This is yet another cult favorite band that I’ve just now heard of, and after listening to Thin Black Duke, it’s another band that I need to dig up their entire discography. They’re a Californian Experimental Rock band that blends Punk, Metal, Jazz, Rock, and Blues into a strange soup of compelling music. Singer Eugene Robinson is the propellant for this strange but natural sounding music. He’s not afraid to contort his voice, move further away or closer from the listener, wail and cry, all in a 15 second second span.
Cold and Well-Lit Place kicks off the album in a groovy fashion, and sets the precedent for their erratic musical style. Hard hitting drums and visceral guitars change keys and tempo at the drop of a hat, and it all makes for a very fun album to listen to. Ecce Homo has some fantastic vocal delivery from Robinson, blurring singing and spoken word, perfectly bridging anxiety and bubbling rage as it feels like the band could explode at any moment. This is maybe evident in the follow up A Gentleman’s Gentleman, with Robinson delivering nonstop gruff, manic lyrics. Letter of Note is extremely blue, probably as melancholy as they get on the album. The variation of instrumentation is no different on this song, with a number of strings coming in to lift the band off their feet, but Robinson’s sorrow keeps them grounded. The Finished Line is an apt title for the closer, it’s an epic and sprawling piece that combines all the elements that they used on this album into one seamless song. It’s aggressive, sexual, dour, intoxicated, and emphatic – the whole album wrapped up into one song.

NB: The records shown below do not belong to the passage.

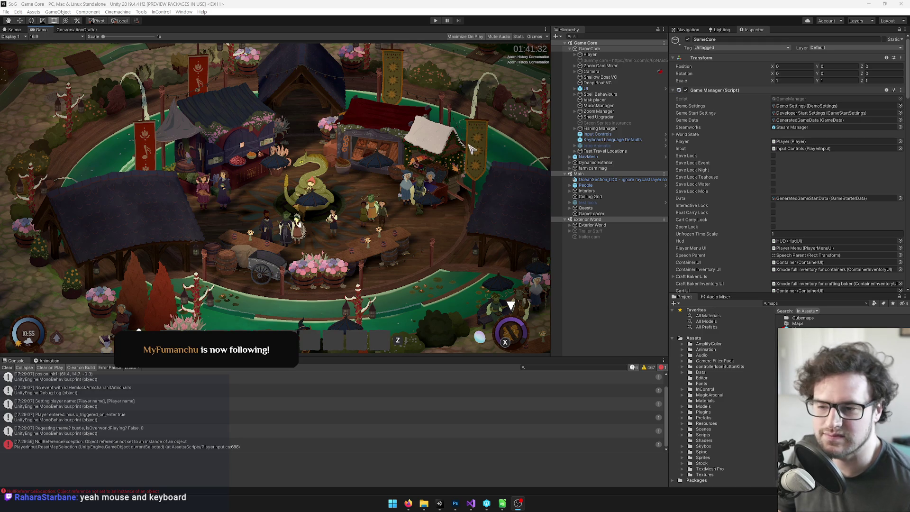
Open the French bug report and check the Non-breaking spaces issue in row 2.
mouse_move(408, 503)
left_click(382, 456)
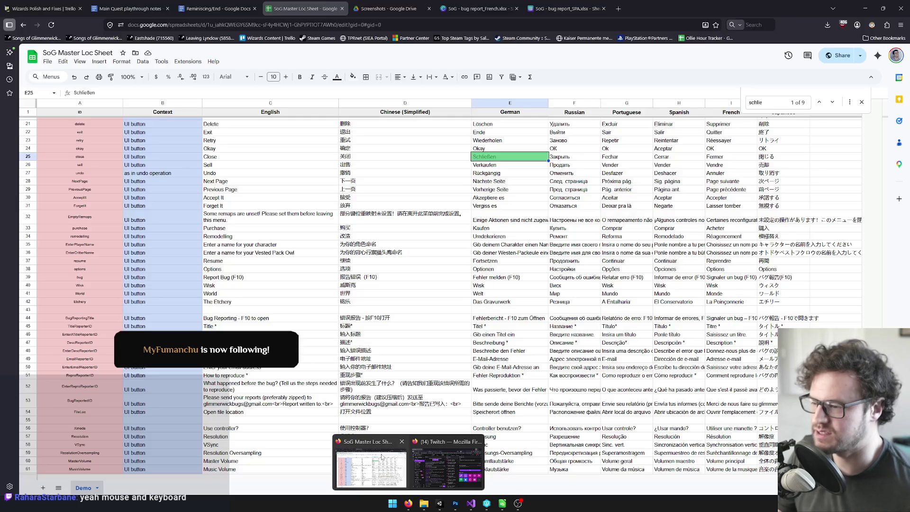
left_click(476, 9)
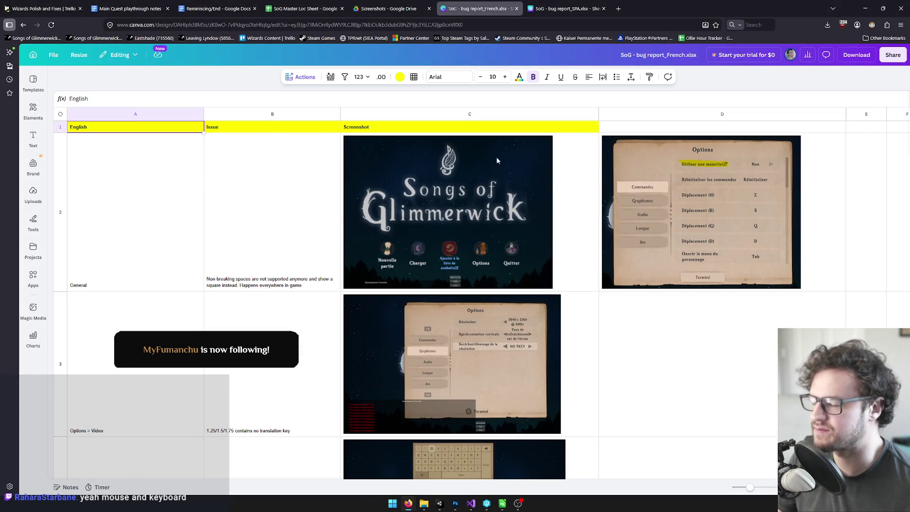
left_click(257, 223)
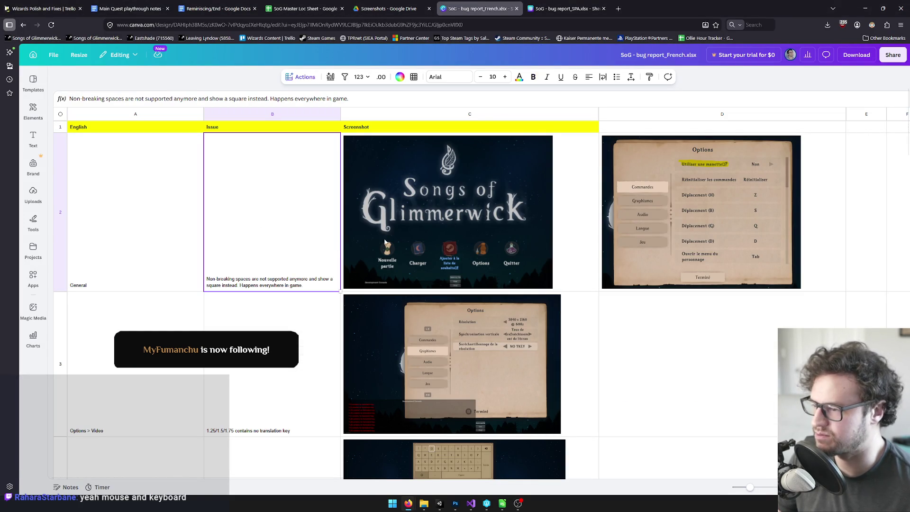
key("Left")
scroll(361, 265, "down", 2)
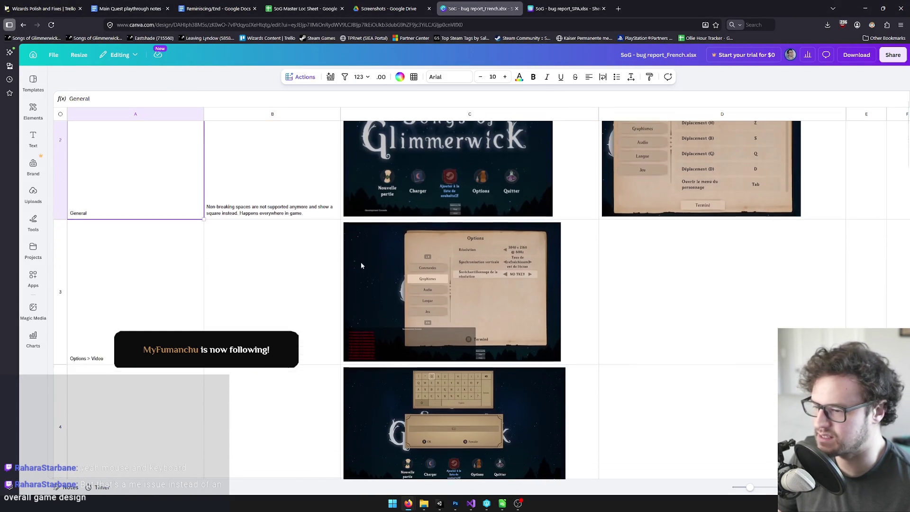
scroll(527, 268, "down", 3)
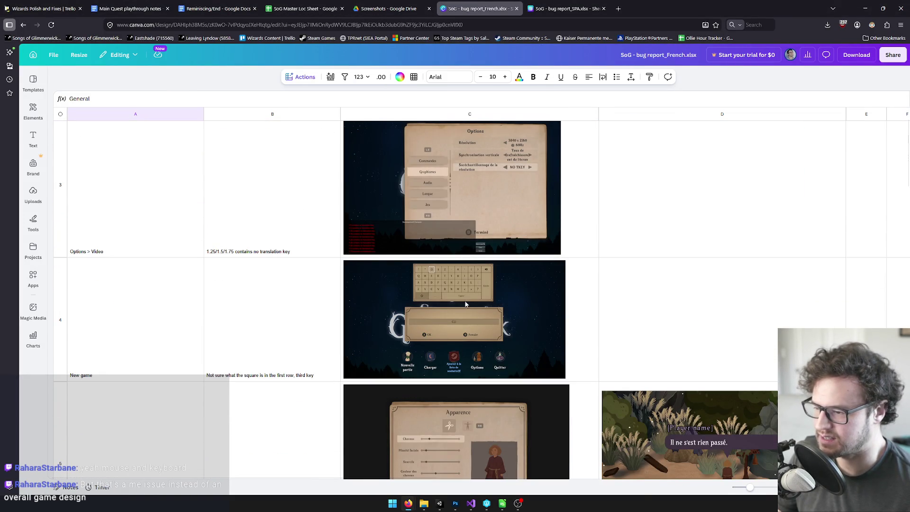
Review the French report's character menu, Pick Topic and missing-characters entries in rows 5–7.
left_click(474, 426)
scroll(490, 343, "down", 3)
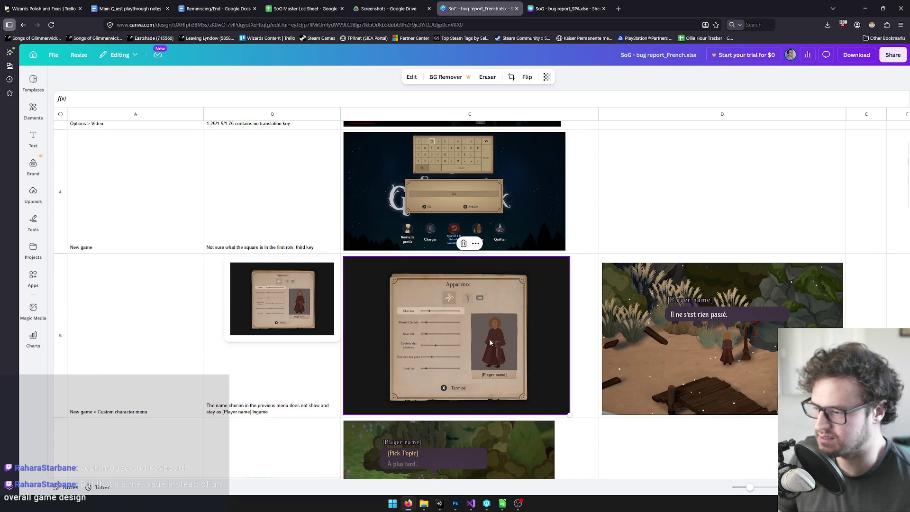
left_click(293, 384)
left_click(393, 380)
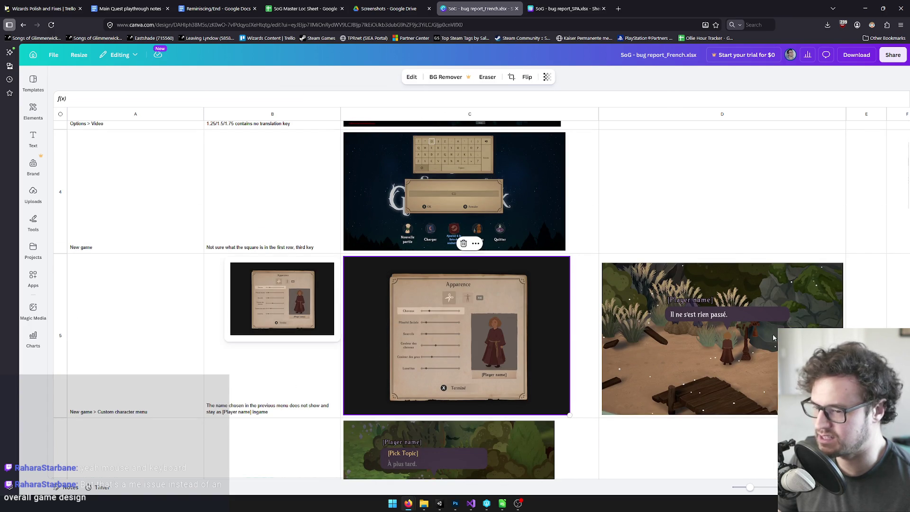
scroll(762, 305, "down", 4)
left_click(426, 346)
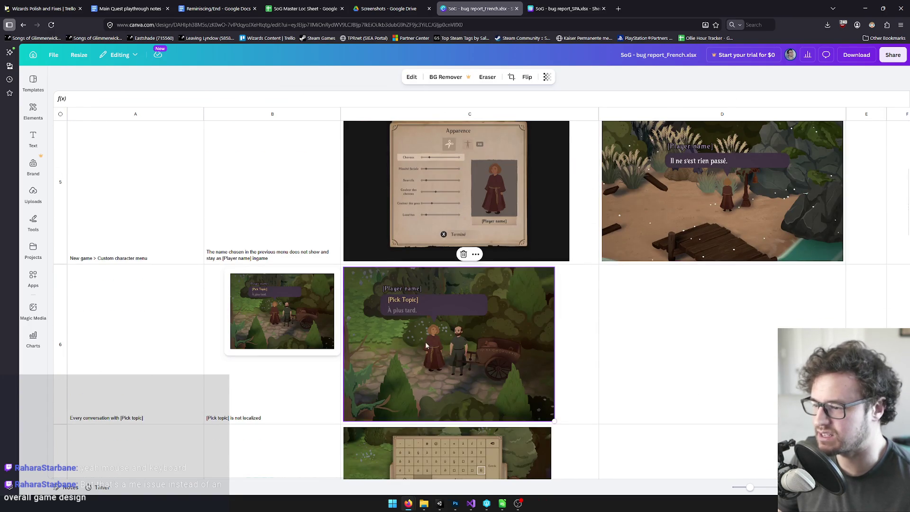
left_click(238, 156)
left_click(409, 331)
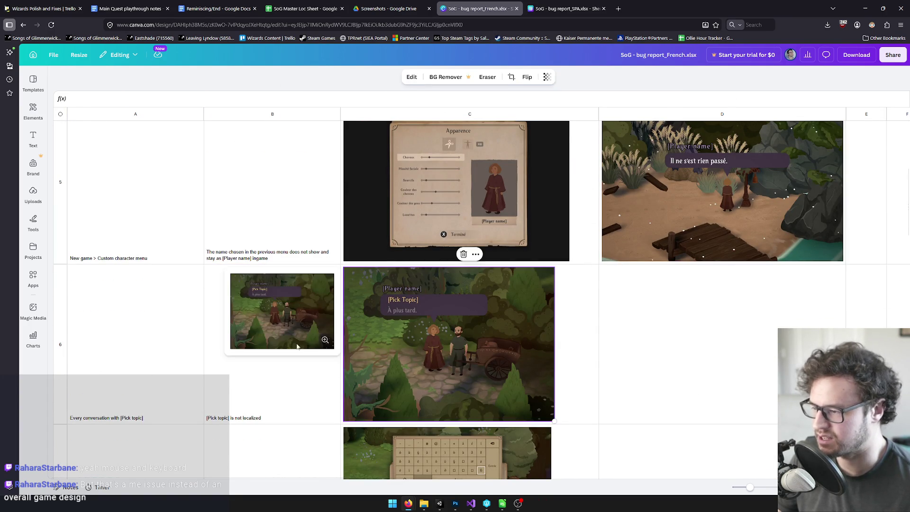
left_click(282, 441)
scroll(291, 361, "down", 6)
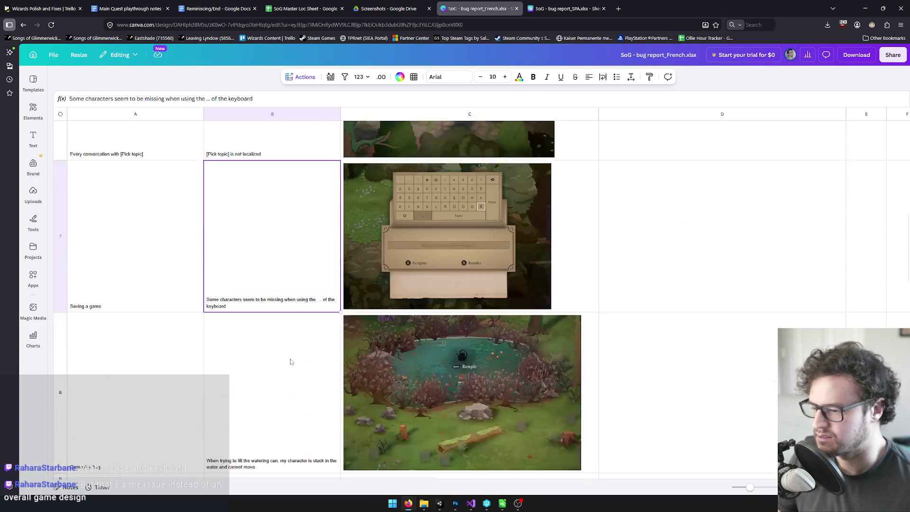
scroll(362, 341, "down", 2)
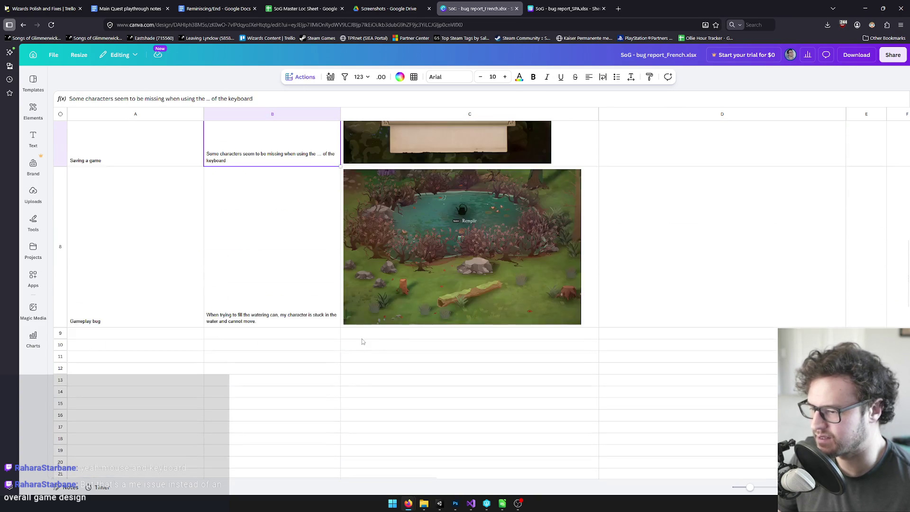
scroll(362, 339, "up", 8)
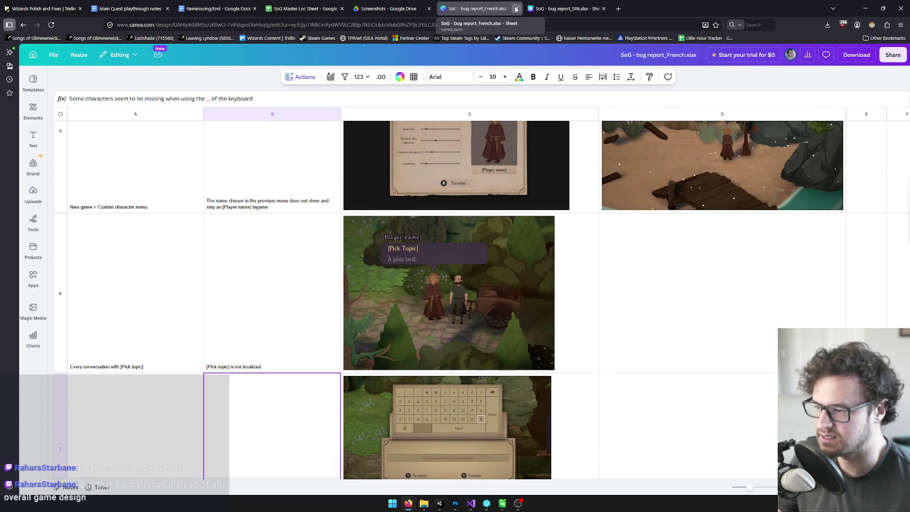
Close the French report, check the Spanish sheet's blank key prompt in row 4, and return to Unity.
left_click(516, 8)
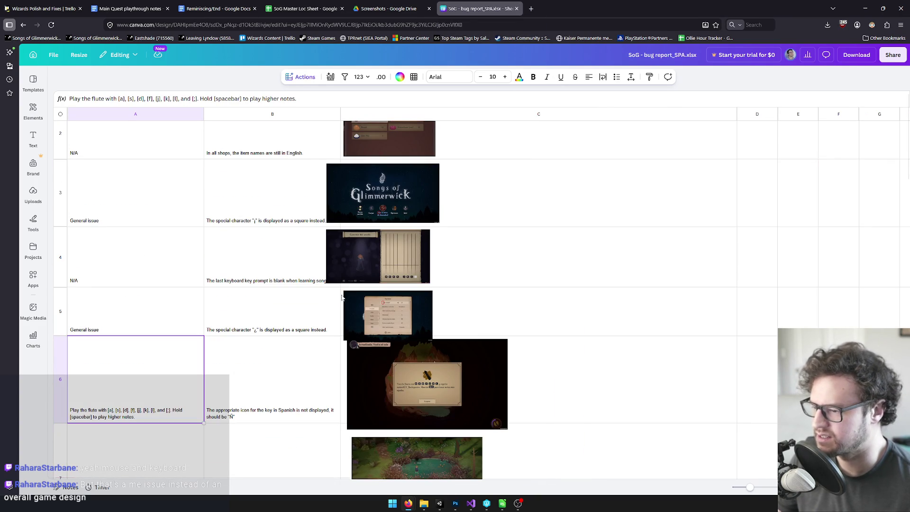
left_click(603, 251)
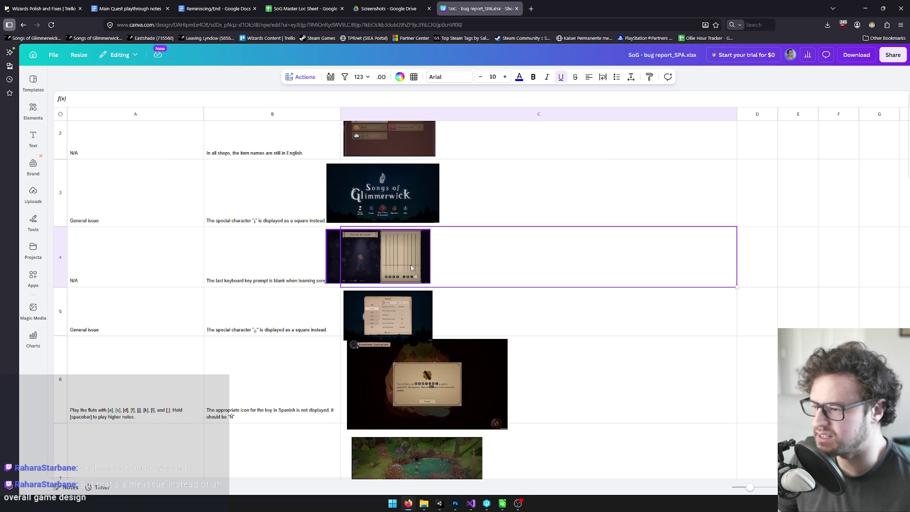
scroll(256, 280, "up", 1)
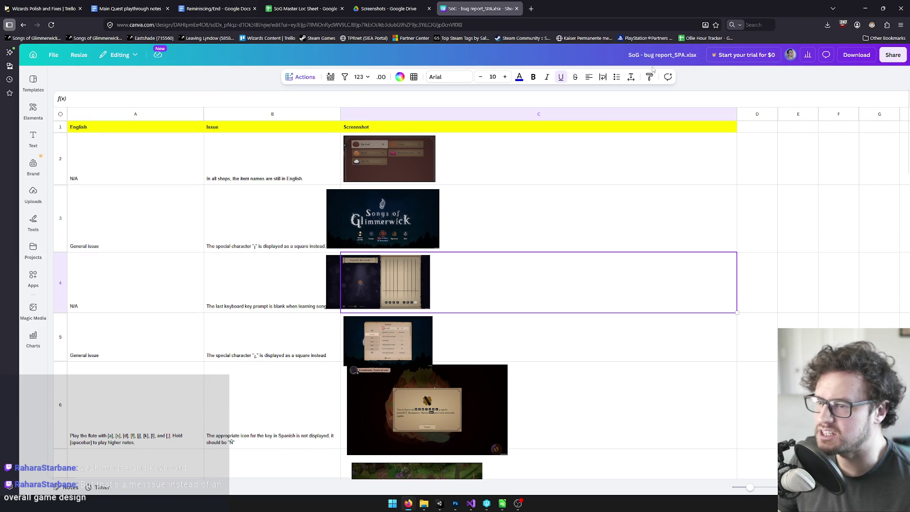
left_click(865, 8)
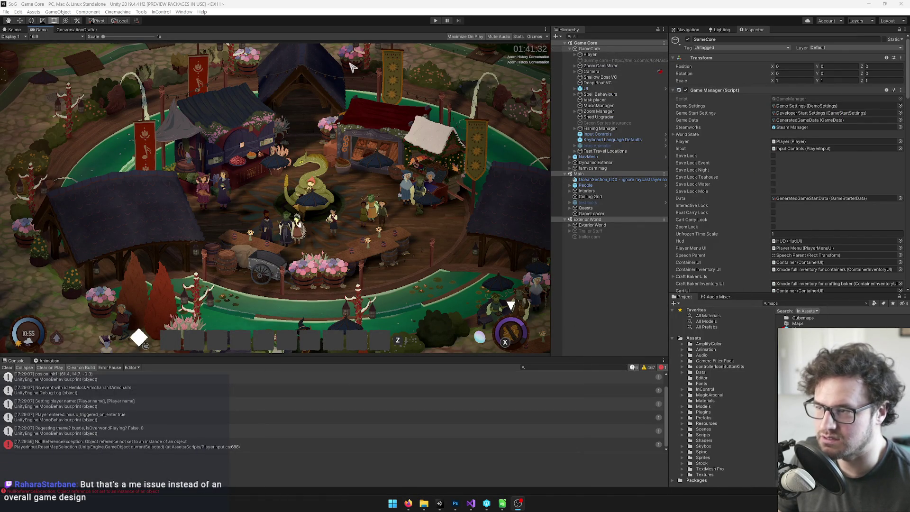
left_click(436, 21)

I wasn’t sure about reviewing Thin Black Duke since I only listened to it a few times, but I wanted to get my thoughts down. It’s one of those albums that I feel I could keep digging in to, again and again till I pulled it apart completely. I would absolutely recommend this album to any fans of Rock, especially if you love Swans. They’re not nearly as grotesque, but they share a lot of musical themes and ideas. Then if you love it like I do, check out the rest of their albums, they’ve been making music since ’88. And saying all that, an interview with Eugene Robinson revealed that they plan on changing styles drastically on the album after this, so there’s another one I’m looking forward to.